![]() |
10 avril 1997 ![]() |
Droit
Pour son premier colloque, le Groupe d'étude sur les processus de transformation du droit (GEPTUD) a réuni une cinquantaine de juristes des universités McGill, de Montréal, d'Ottawa et de Laval, les 4 et 5 avril, qui se sont interrogés sur les changements qui affectent la culture juridique québécoise actuelle. Les chartes canadienne et québécoise des droits et libertés ont particulièrement retenu l'attention des participants, puisque l'insertion de ce texte en 1982 dans la Constitution a considérablement modifié le rapport de force entre les pouvoirs législatif et judiciaire. Luc Bégin, professeur de philosophie à l'Université Laval, en a d'ailleurs profité pour remettre les pendules à l'heure sur l'épineuse question de la politisation du juridique.

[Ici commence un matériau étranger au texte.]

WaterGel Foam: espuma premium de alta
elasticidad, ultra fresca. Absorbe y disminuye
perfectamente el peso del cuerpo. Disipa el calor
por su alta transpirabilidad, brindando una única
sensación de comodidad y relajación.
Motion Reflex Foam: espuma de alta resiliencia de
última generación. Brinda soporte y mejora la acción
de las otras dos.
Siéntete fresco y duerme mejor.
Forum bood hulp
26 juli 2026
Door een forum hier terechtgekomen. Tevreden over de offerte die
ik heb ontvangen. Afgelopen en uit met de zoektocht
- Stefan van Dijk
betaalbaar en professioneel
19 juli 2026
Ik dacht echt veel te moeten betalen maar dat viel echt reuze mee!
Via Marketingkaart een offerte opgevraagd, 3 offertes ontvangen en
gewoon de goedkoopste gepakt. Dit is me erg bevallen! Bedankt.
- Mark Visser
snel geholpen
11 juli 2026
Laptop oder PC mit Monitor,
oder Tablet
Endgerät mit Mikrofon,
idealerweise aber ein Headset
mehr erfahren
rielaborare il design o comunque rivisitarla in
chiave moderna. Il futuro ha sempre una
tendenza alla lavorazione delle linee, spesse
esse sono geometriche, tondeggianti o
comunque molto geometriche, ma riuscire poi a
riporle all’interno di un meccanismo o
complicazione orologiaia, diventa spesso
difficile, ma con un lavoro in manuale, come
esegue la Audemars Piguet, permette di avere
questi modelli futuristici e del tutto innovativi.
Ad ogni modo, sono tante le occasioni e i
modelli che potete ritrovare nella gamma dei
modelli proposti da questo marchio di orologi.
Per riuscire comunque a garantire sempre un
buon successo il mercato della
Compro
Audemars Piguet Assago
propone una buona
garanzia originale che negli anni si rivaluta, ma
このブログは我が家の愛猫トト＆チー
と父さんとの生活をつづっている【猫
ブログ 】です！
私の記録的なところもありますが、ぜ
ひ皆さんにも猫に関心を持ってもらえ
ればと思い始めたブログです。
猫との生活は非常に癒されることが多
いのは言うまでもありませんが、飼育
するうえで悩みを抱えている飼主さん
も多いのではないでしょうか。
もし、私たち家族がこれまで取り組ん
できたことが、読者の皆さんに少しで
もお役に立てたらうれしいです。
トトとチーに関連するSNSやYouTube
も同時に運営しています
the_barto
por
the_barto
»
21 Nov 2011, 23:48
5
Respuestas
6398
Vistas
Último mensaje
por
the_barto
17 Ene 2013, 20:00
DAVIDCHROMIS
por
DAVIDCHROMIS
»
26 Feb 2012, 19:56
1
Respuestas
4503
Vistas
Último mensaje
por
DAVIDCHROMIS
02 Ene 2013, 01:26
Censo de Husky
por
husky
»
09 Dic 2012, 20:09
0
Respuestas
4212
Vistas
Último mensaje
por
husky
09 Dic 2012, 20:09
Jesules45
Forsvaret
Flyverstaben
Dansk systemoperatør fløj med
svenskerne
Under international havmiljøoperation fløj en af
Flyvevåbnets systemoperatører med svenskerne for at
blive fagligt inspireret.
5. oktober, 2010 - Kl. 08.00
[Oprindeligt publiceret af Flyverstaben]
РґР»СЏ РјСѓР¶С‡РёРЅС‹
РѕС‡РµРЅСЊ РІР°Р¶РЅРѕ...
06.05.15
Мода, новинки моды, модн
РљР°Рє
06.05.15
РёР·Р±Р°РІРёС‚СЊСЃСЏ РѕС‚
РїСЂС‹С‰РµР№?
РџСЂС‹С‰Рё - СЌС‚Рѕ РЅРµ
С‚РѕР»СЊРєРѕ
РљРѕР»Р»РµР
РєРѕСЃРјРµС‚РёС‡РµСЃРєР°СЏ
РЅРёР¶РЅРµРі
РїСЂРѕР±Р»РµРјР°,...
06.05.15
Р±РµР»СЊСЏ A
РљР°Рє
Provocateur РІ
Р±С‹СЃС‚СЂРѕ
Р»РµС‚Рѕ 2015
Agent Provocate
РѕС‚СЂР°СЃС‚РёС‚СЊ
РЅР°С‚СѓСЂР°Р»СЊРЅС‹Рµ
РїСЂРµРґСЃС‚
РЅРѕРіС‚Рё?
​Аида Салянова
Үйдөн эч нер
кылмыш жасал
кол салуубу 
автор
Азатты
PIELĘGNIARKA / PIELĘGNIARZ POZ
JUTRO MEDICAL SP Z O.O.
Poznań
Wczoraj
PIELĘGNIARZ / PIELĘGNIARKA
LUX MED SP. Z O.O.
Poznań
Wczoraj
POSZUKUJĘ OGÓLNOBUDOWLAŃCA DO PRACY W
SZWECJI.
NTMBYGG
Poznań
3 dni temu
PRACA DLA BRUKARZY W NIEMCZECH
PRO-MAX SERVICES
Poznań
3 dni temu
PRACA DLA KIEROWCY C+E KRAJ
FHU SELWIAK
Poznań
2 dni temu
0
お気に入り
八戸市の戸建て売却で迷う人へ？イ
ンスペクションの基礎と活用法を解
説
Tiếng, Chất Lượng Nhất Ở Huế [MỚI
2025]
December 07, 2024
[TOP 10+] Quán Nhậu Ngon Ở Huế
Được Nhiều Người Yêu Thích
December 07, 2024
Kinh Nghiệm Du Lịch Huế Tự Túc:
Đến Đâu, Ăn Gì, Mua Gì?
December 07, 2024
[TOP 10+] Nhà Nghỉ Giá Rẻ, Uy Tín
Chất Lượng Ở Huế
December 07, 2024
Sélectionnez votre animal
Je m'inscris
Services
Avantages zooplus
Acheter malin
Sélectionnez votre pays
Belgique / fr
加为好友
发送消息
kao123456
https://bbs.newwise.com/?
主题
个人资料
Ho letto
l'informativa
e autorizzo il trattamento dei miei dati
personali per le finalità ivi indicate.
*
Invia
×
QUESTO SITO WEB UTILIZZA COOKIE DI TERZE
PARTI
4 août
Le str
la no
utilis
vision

"Les juges font de la politique", "Les juges se font politiques", "Le gouvernement des juges", voilà quelques uns des commentaires que les lecteurs retrouvent fréquemment dans leur quotidien préféré, ou qu'on peut entendre dans des tribunes publiques aux lendemains de jugements controversés de la Cour suprême. Ces commentaires indignés émanent la plupart du temps d'intellectuels qui réprouvent et condamnent la montée en puissance du pouvoir juridique. De fait, ils déplorent que les juges puissent prendre des décisions en se basant sur des motivations d'ordre politique, et qui plus est de manière partiale tout en usant d'un pouvoir discrétionnaire.
Droit vers la neutralité
En citant la politologue Josée Legault qui ironisait récemment
dans Le Devoir sur la "supposée impartialité
des juges", Luc Bégin souligne que cette volonté de revendiquer
la neutralité du judicaire correspond à une vision positiviste
de ce pouvoir. Selon cette école, largement répandue au Québec
et au Canada, il faut que le droit tende vers un idéal d'objectivité
et d'exactitude, exactement comme une autre science. Dans ce système
très hierarchisé, les règles sont toujours énoncées
par des organes de compétence supérieure, qui agissent pour
le bien de tous.
Cependant, souligne Luc Bégin, ce savant échafaudage n'a plus cours lorsque le juge se trouve confronté à une charte des droits et libertés dont les formulations vagues laissent toute latitude aux tribunaux pour statuer. Finalement, l'imprécision de la loi accroît le pouvoir des juges qui deviennent politiques, et par conséquence le texte législatif échappe aux élus, et donc à leurs électeurs. Rien d'étonnant, dans ces conditions, à ce que les partisans de l'école positiviste considèrent comme illégitime cette incursion du judicaire dans le politique.
Si l'on en croit Luc Bégin, ce courant de pensée qui juge sévèrement l'ingérence des juges en politique a encore de beaux jours devant lui au Québec. Selon le professeur de philosophie, cette perception négative s'explique en partie par l'histoire de l'adoption de la Charte des droits et libertés en 1982. Bien des souverainistes reprochent en effet au Premier ministre de l'époque, Pierre Elliot Trudeau, d'avoir tenté de couper les ailes à la Charte de la langue française, conçue par le gouvernement québécois. Dans ce contexte, chaque jugement controversé ramène sur le tapis la question de l'identité nationale et l'affrontement entre fédéralistes et souverainistes.